■ WHAT YOU ARE ASKED TO DO
Print nothing except the lines of the listing below from the line with "giving our office a call at" to the line with "cards, cash, and ScratchPay.", each exactly as written, both ends included.

■ RECORDS FOR THE EXERCISE
=== Section Start ===
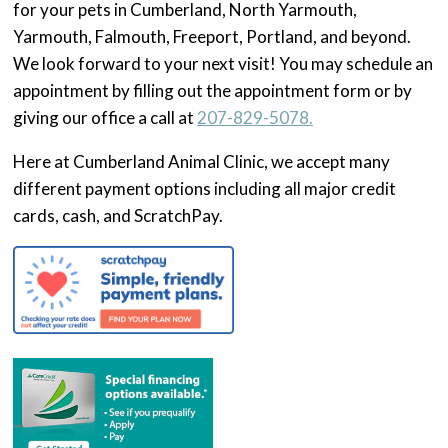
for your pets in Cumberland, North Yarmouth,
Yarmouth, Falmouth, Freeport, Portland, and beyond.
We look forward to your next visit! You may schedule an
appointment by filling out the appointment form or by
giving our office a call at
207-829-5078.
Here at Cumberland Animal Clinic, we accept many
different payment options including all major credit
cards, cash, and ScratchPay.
=== Section End ===
=== Section Start ===
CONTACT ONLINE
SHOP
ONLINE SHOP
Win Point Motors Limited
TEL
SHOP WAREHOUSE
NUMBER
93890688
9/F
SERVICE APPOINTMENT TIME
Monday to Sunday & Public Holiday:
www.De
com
=== Section End ===
=== Section Start ===
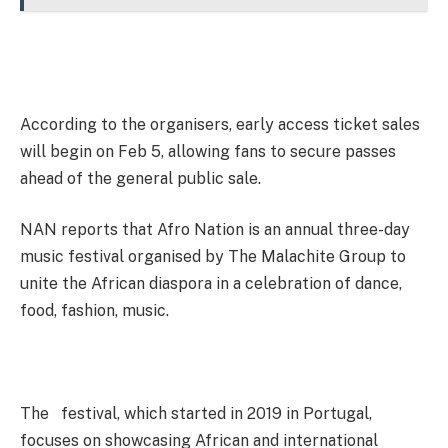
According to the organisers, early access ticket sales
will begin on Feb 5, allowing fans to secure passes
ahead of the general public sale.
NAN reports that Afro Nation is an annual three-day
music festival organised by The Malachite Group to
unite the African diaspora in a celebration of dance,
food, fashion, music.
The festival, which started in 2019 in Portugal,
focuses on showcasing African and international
=== Section End ===
■ ANSWER TO THIS TASK
giving our office a call at
207-829-5078.
Here at Cumberland Animal Clinic, we accept many
different payment options including all major credit
cards, cash, and ScratchPay.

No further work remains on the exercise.